> **Work to be completed**: After locating the line with "and Wednesdays, 12:30-14:00)" in the records below, print it and every line after it exactly.

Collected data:

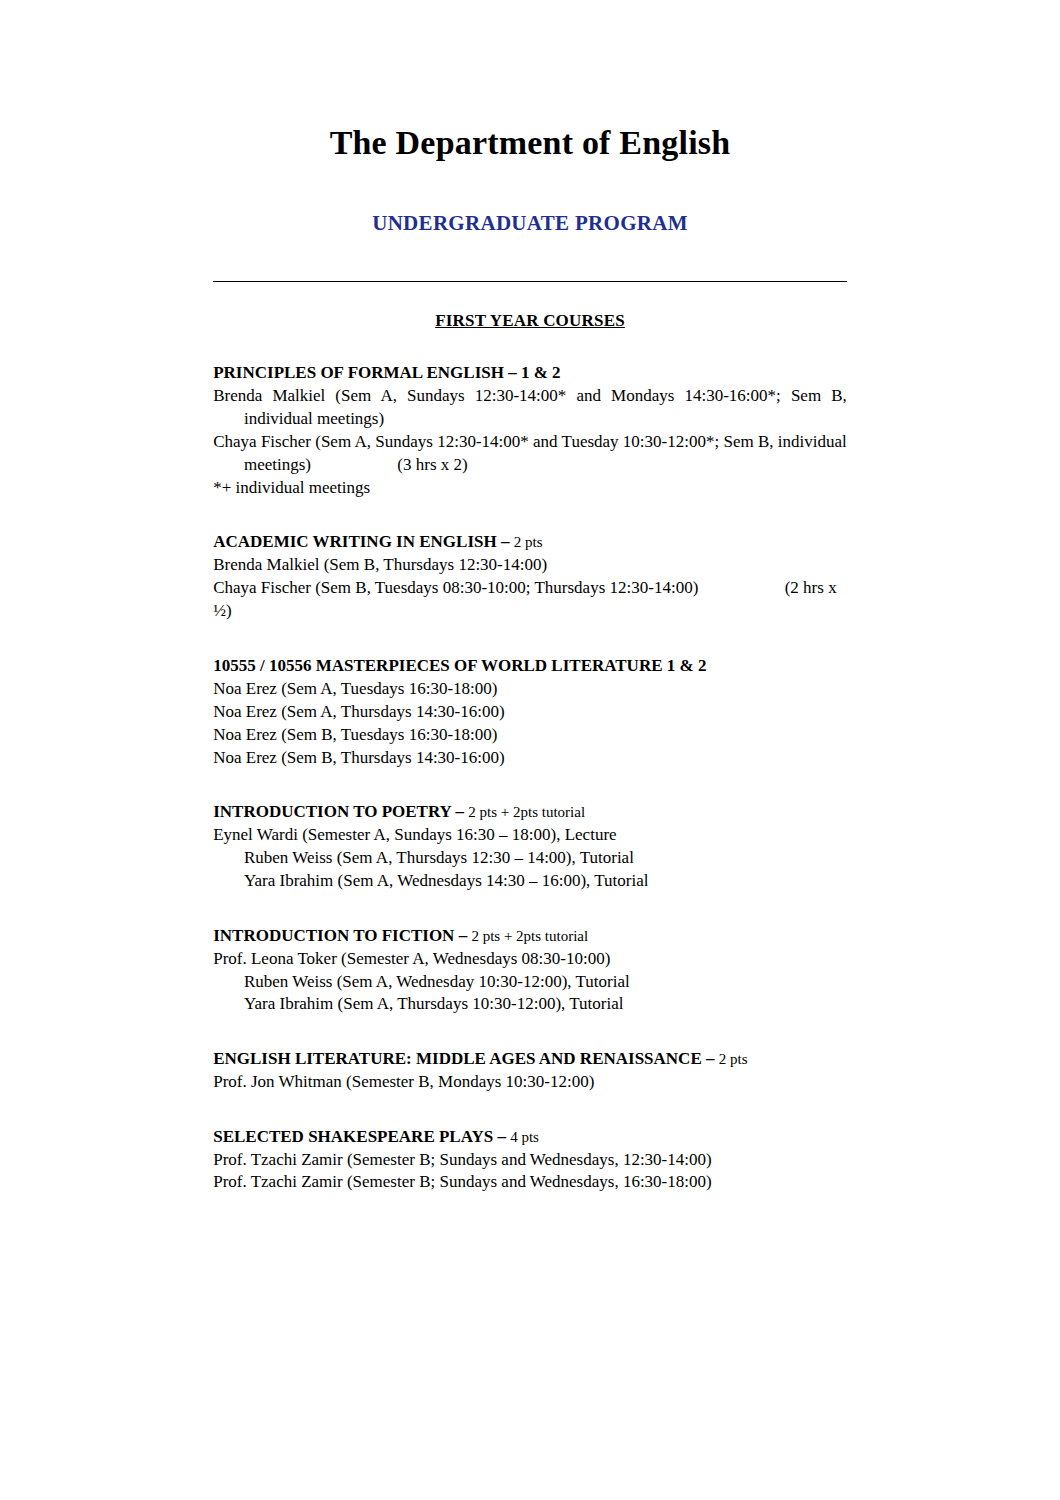The Department of English
UNDERGRADUATE PROGRAM
FIRST YEAR COURSES
PRINCIPLES OF FORMAL ENGLISH – 1 & 2
Brenda Malkiel (Sem A, Sundays 12:30-14:00* and Mondays 14:30-16:00*; Sem B, individual meetings)
Chaya Fischer (Sem A, Sundays 12:30-14:00* and Tuesday 10:30-12:00*; Sem B, individual meetings) (3 hrs x 2)
*+ individual meetings
ACADEMIC WRITING IN ENGLISH – 2 pts
Brenda Malkiel (Sem B, Thursdays 12:30-14:00)
Chaya Fischer (Sem B, Tuesdays 08:30-10:00; Thursdays 12:30-14:00) (2 hrs x ½)
10555 / 10556 MASTERPIECES OF WORLD LITERATURE 1 & 2
Noa Erez (Sem A, Tuesdays 16:30-18:00)
Noa Erez (Sem A, Thursdays 14:30-16:00)
Noa Erez (Sem B, Tuesdays 16:30-18:00)
Noa Erez (Sem B, Thursdays 14:30-16:00)
INTRODUCTION TO POETRY – 2 pts + 2pts tutorial
Eynel Wardi (Semester A, Sundays 16:30 – 18:00), Lecture
Ruben Weiss (Sem A, Thursdays 12:30 – 14:00), Tutorial
Yara Ibrahim (Sem A, Wednesdays 14:30 – 16:00), Tutorial
INTRODUCTION TO FICTION – 2 pts + 2pts tutorial
Prof. Leona Toker (Semester A, Wednesdays 08:30-10:00)
Ruben Weiss (Sem A, Wednesday 10:30-12:00), Tutorial
Yara Ibrahim (Sem A, Thursdays 10:30-12:00), Tutorial
ENGLISH LITERATURE: MIDDLE AGES AND RENAISSANCE – 2 pts
Prof. Jon Whitman (Semester B, Mondays 10:30-12:00)
SELECTED SHAKESPEARE PLAYS – 4 pts
Prof. Tzachi Zamir (Semester B; Sundays and Wednesdays, 12:30-14:00)
Prof. Tzachi Zamir (Semester B; Sundays and Wednesdays, 16:30-18:00)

> **Answer section**:
Prof. Tzachi Zamir (Semester B; Sundays and Wednesdays, 12:30-14:00)
Prof. Tzachi Zamir (Semester B; Sundays and Wednesdays, 16:30-18:00)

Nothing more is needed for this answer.